JAKARTA, Faktaindonesianews.com – Majelis Permusyawaratan Rakyat (MPR) RI memasuki tahap akhir penyusunan Pokok-Pokok Haluan Negara (PPHN). Saat ini, MPR menyiapkan tiga opsi payung hukum yang akan menjadi dasar pemberlakuan PPHN setelah hasil kajian Badan Pengkajian selesai difinalisasi.

Wakil Ketua MPR, Bambang Wuryanto, menyebut pembahasan mengenai bentuk regulasi tersebut telah dikonsultasikan dengan Presiden Prabowo Subianto dalam pertemuan beberapa waktu lalu.

Bacaan Lainnya

Tiga Opsi Payung Hukum PPHN

Politikus yang akrab disapa Pacul itu menjelaskan, terdapat tiga alternatif yang tengah dipertimbangkan untuk menjadi landasan hukum PPHN.

Opsi pertama adalah memasukkan PPHN ke dalam Undang-Undang Dasar (UUD) 1945, sehingga memerlukan proses amendemen konstitusi.

Alternatif kedua adalah menetapkan PPHN melalui Ketetapan Majelis Permusyawaratan Rakyat (TAP MPR).

Sementara opsi ketiga ialah menjadikan PPHN sebagai undang-undang, yang pembentukannya harus dibahas bersama antara pemerintah dan DPR.

“Nah, ini mau diletakkan payung undang-undangnya, peraturan perundang-undangnya di mana? Ah, itu yang kemarin dikonsultasikan,” kata Bambang Wuryanto di Kompleks Parlemen, Rabu (5/8/2026).

MPR Tunggu Respons Pemerintah

Menurut Bambang, dari sisi MPR proses kajian terhadap substansi PPHN telah rampung. Kini lembaganya menunggu tanggapan resmi dari pemerintah terhadap hasil pembahasan tersebut.

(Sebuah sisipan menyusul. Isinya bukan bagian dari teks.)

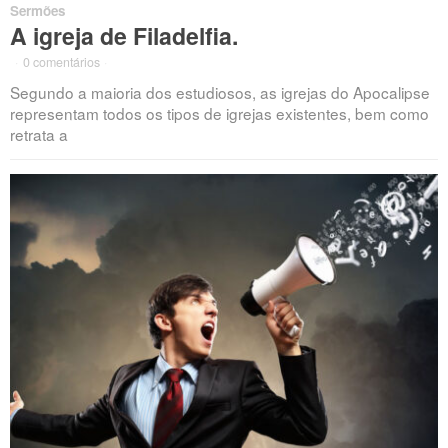
Sermões
A igreja de Filadelfia.
·
0 comentários
·
Segundo a maioria dos estudiosos, as igrejas do Apocalipse
representam todos os tipos de igrejas existentes, bem como
retrata a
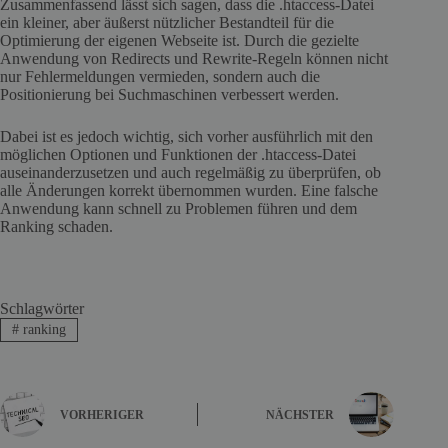
Zusammenfassend lässt sich sagen, dass die .htaccess-Datei
ein kleiner, aber äußerst nützlicher Bestandteil für die
Optimierung der eigenen Webseite ist. Durch die gezielte
Anwendung von Redirects und Rewrite-Regeln können nicht
nur Fehlermeldungen vermieden, sondern auch die
Positionierung bei Suchmaschinen verbessert werden.
Dabei ist es jedoch wichtig, sich vorher ausführlich mit den
möglichen Optionen und Funktionen der .htaccess-Datei
auseinanderzusetzen und auch regelmäßig zu überprüfen, ob
alle Änderungen korrekt übernommen wurden. Eine falsche
Anwendung kann schnell zu Problemen führen und dem
Ranking schaden.
Schlagwörter
#
ranking
VORHERIGER
NÄCHSTER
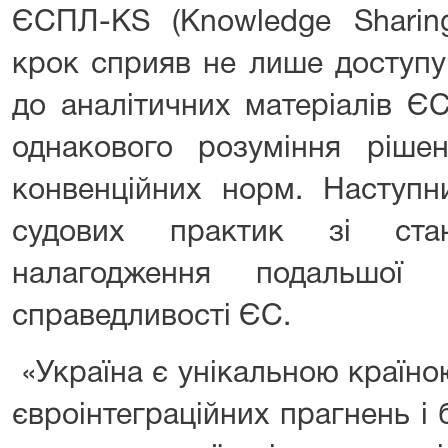
ЄСПЛ-KS (Knowledge Sharing
крок сприяв не лише доступу
до аналітичних матеріалів Є
однакового розуміння ріше
конвенційних норм. Наступн
судових практик зі ст
налагодження подальшої 
справедливості ЄС.
«Україна є унікальною країно
євроінтеграційних прагнень і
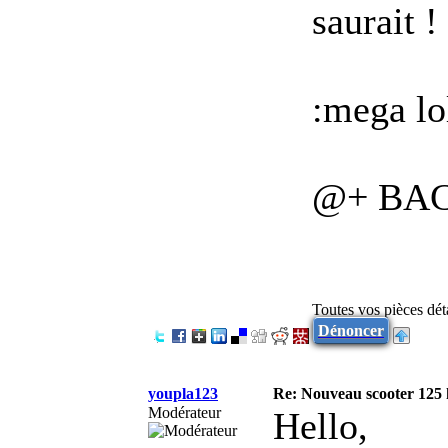
saurait !
:mega lo
@+ BA
Toutes vos pièces dé
Dénoncer
youpla123
Re: Nouveau scooter 125 h
Modérateur
Hello,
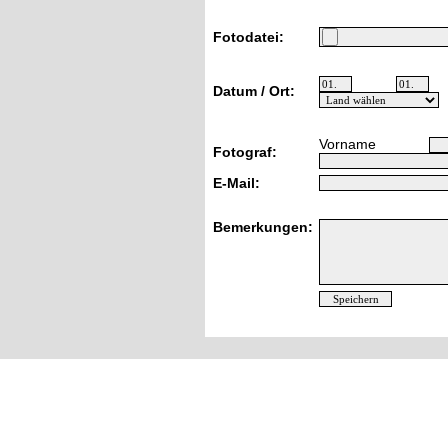
Fotodatei:
Datum / Ort:
Vorname
Fotograf:
E-Mail:
Bemerkungen:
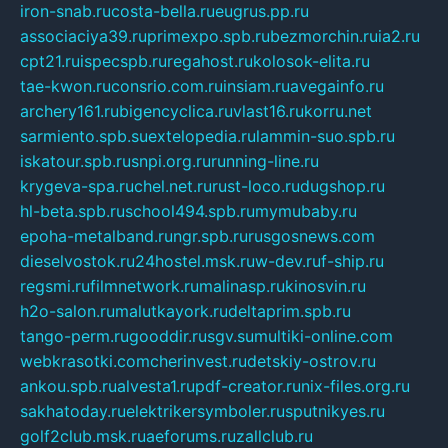
iron-snab.ru
costa-bella.ru
eugrus.pp.ru
associaciya39.ru
primexpo.spb.ru
bezmorchin.ru
ia2.ru
cpt21.ru
ispecspb.ru
regahost.ru
kolosok-elita.ru
tae-kwon.ru
consrio.com.ru
insiam.ru
avegainfo.ru
archery161.ru
bigencyclica.ru
vlast16.ru
korru.net
sarmiento.spb.su
extelopedia.ru
lammin-suo.spb.ru
iskatour.spb.ru
snpi.org.ru
running-line.ru
krygeva-spa.ru
chel.net.ru
rust-loco.ru
dugshop.ru
hl-beta.spb.ru
school494.spb.ru
mymubaby.ru
epoha-metalband.ru
ngr.spb.ru
rusgosnews.com
dieselvostok.ru
24hostel.msk.ru
w-dev.ru
f-ship.ru
regsmi.ru
filmnetwork.ru
malinasp.ru
kinosvin.ru
h2o-salon.ru
malutkayork.ru
deltaprim.spb.ru
tango-perm.ru
gooddir.ru
sgv.su
multiki-online.com
webkrasotki.com
cherinvest.ru
detskiy-ostrov.ru
ankou.spb.ru
alvesta1.ru
pdf-creator.ru
nix-files.org.ru
sakhatoday.ru
elektrikersymboler.ru
sputnikyes.ru
golf2club.msk.ru
aeforums.ru
zallclub.ru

Ia mengatakan pemerintah memiliki ruang untuk memberikan masukan, tambahan, maupun revisi sebelum pembahasan dilanjutkan.

“Tapi sudah selesai kalau dari MPR. Dari MPR sudah selesai, tinggal dari pemerintah pendapatnya apa,” ujarnya.

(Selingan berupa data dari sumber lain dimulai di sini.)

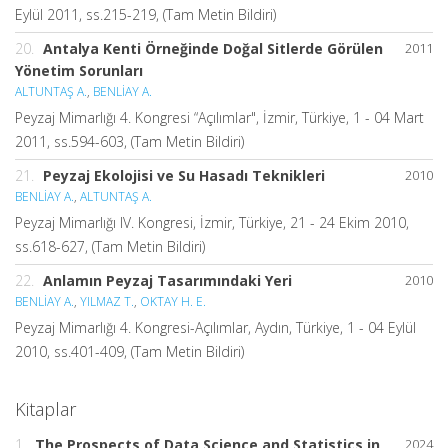
Eylül 2011, ss.215-219, (Tam Metin Bildiri)
20.
Antalya Kenti Örneğinde Doğal Sitlerde Görülen
2011
Yönetim Sorunları
ALTUNTAŞ A.
,
BENLİAY A.
Peyzaj Mimarlığı 4. Kongresi “Açılımlar", İzmir, Türkiye, 1 - 04 Mart
2011, ss.594-603, (Tam Metin Bildiri)
21.
Peyzaj Ekolojisi ve Su Hasadı Teknikleri
2010
BENLİAY A.
,
ALTUNTAŞ A.
Peyzaj Mimarlığı IV. Kongresi, İzmir, Türkiye, 21 - 24 Ekim 2010,
ss.618-627, (Tam Metin Bildiri)
22.
Anlamın Peyzaj Tasarımındaki Yeri
2010
BENLİAY A.
,
YILMAZ T.
,
OKTAY H. E.
Peyzaj Mimarlığı 4. Kongresi-Açılımlar, Aydın, Türkiye, 1 - 04 Eylül
2010, ss.401-409, (Tam Metin Bildiri)
Kitaplar
1.
The Prospects of Data Science and Statistics in
2024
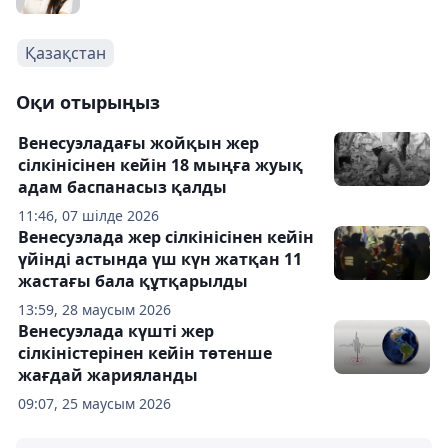
Қазақстан
Оқи отырыңыз
Венесуэладағы жойқын жер
сілкінісінен кейін 18 мыңға жуық
адам баспанасыз қалды
11:46, 07 шілде 2026
Венесуэлада жер сілкінісінен кейін
үйінді астында үш күн жатқан 11
жастағы бала құтқарылды
13:59, 28 маусым 2026
Венесуэлада күшті жер
сілкіністерінен кейін төтенше
жағдай жарияланды
09:07, 25 маусым 2026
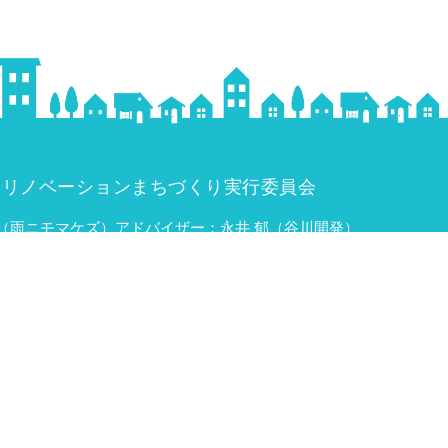
泉リノベーションまちづくり実行委員会
（雨ニモマケズ）
アドバイザー：永井 郁（谷川開発）
須）、久保 渉（くぼ田）、丸山 徳章（丸山みやげ店）、山口 長士
お問い合わせ
（渡辺 靖彦）
みなかみ町商工会 0278-62-1155
こちらから
プライバシーポリシー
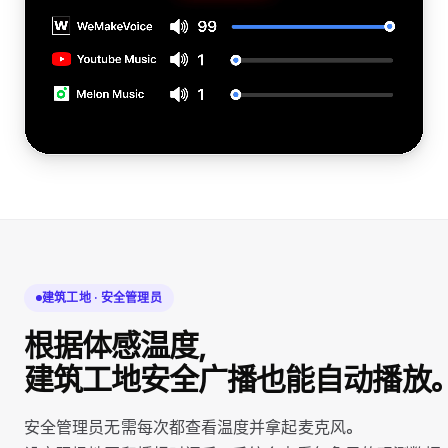
建筑工地 · 安全管理员
根据体感温度，
建筑工地安全广播也能自动播放
安全管理员无需每次都查看温度并拿起麦克风。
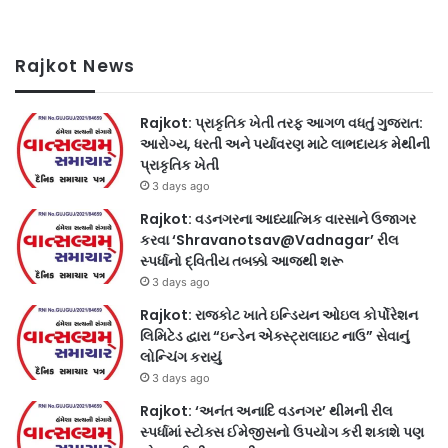
Rajkot News
Rajkot: પ્રાકૃતિક ખેતી તરફ આગળ વધતું ગુજરાત:
આરોગ્ય, ધરતી અને પર્યાવરણ માટે લાભદાયક મેથીની
પ્રાકૃતિક ખેતી
3 days ago
Rajkot: વડનગરના આધ્યાત્મિક વારસાને ઉજાગર
કરવા ‘Shravanotsav@Vadnagar’ રીલ
સ્પર્ધાનો દ્વિતીય તબક્કો આજથી શરૂ
3 days ago
Rajkot: રાજકોટ ખાતે ઇન્ડિયન ઓઇલ કોર્પોરેશન
લિમિટેડ દ્વારા “ઇન્ડેન એક્સ્ટ્રાલાઇટ નાઉ” સેવાનું
લોન્ચિંગ કરાયું
3 days ago
Rajkot: ‘અનંત અનાદિ વડનગર’ થીમની રીલ
સ્પર્ધામાં સ્ટોક્સ ઈમેજીસનો ઉપયોગ કરી શકાશે પણ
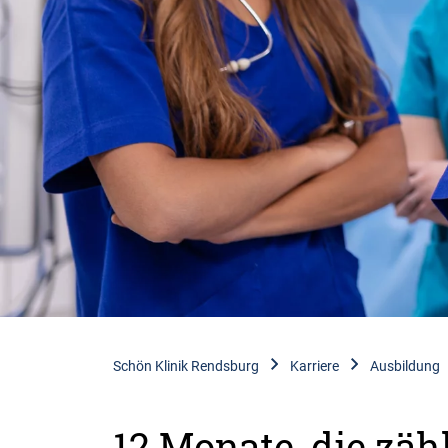
Schön Klinik Rendsburg
Karriere
Ausbildung
12 Monate, die zäh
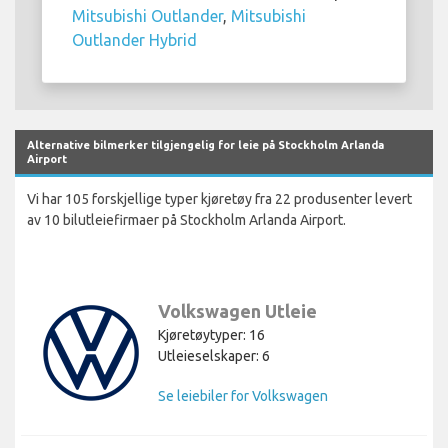
Mitsubishi Outlander
,
Mitsubishi
Outlander Hybrid
Alternative bilmerker tilgjengelig for leie på Stockholm Arlanda
Airport
Vi har 105 forskjellige typer kjøretøy fra 22 produsenter levert
av 10 bilutleiefirmaer på Stockholm Arlanda Airport.
Volkswagen Utleie
Kjøretøytyper: 16
Utleieselskaper: 6
Se leiebiler for Volkswagen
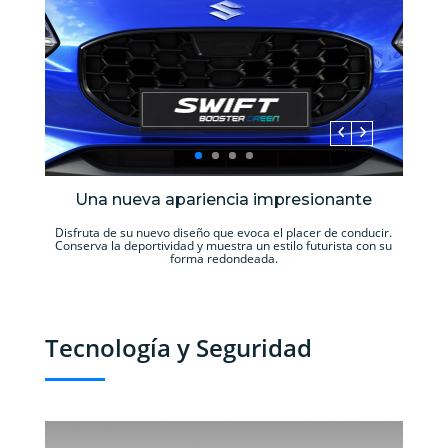
Una nueva apariencia impresionante
Disfruta de su nuevo diseño que evoca el placer de conducir.
Conserva la deportividad y muestra un estilo futurista con su
forma redondeada.
Tecnología y Seguridad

“Tentu saja ada isi yang mungkin pemerintah perlu menambahkan, merevisi, atau apa. Garis-garis besar begitu,” sambungnya.

Proses Masih Memerlukan DIM Pemerintah

Meski pembahasan di internal MPR telah memasuki tahap final, Bambang menilai proses penetapan PPHN belum akan selesai dalam waktu dekat.

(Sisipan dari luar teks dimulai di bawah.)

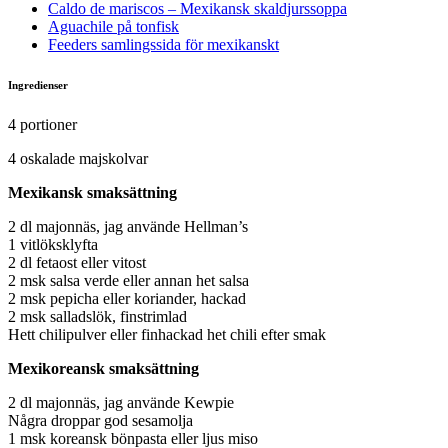
Caldo de mariscos – Mexikansk skaldjurssoppa
Aguachile på tonfisk
Feeders samlingssida för mexikanskt
Ingredienser
4 portioner
4 oskalade majskolvar
Mexikansk smaksättning
2 dl majonnäs, jag använde Hellman’s
1 vitlöksklyfta
2 dl fetaost eller vitost
2 msk salsa verde eller annan het salsa
2 msk pepicha eller koriander, hackad
2 msk salladslök, finstrimlad
Hett chilipulver eller finhackad het chili efter smak
Mexikoreansk smaksättning
2 dl majonnäs, jag använde Kewpie
Några droppar god sesamolja
1 msk koreansk bönpasta eller ljus miso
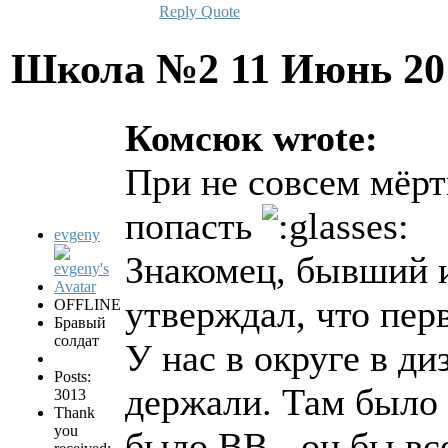
Reply
Quote
Школа №2
11 Июнь 20
Комсюк wrote:
При не совсем мёрт
попасть
evgeny
Знакомец, бывший и
утверждал, что пер
OFFLINE
Бравый
солдат
У нас в округе в ди
Posts:
держали. Там было
3013
Thank
you
было ВВ - он бы вс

Menurutnya, pemerintah terlebih dahulu akan menyusun Daftar Inventarisasi Masalah (DIM) sebagai bahan pembahasan lanjutan sebelum disampaikan kepada MPR.

“Kan pasti pemerintah bikin DIM dulu, to? Bikin DIM dulu, kan gitu loh, ya? Hanya yang bisa direspons, direspons oleh Pak Presiden, tetapi over all tunggu,” katanya.

DIM tersebut nantinya menjadi dasar dalam menyelaraskan pandangan antara pemerintah dan MPR terkait bentuk regulasi maupun substansi PPHN.

PPHN Masih Menunggu Kesepakatan Akhir

Pembahasan mengenai PPHN telah berlangsung dalam beberapa tahun terakhir sebagai upaya menghadirkan arah pembangunan nasional jangka panjang yang berkesinambungan lintas pemerintahan.

Namun hingga kini, bentuk hukum yang akan digunakan masih menjadi salah satu isu utama yang harus disepakati bersama antara MPR dan pemerintah.

Dengan selesainya kajian di tingkat MPR, pembahasan PPHN kini memasuki fase koordinasi dengan pemerintah. Keputusan mengenai apakah PPHN akan diatur melalui amendemen UUD 1945, TAP MPR, atau undang-undang akan bergantung pada hasil pembahasan lanjutan dan kesepakatan antara pemerintah, MPR, serta DPR.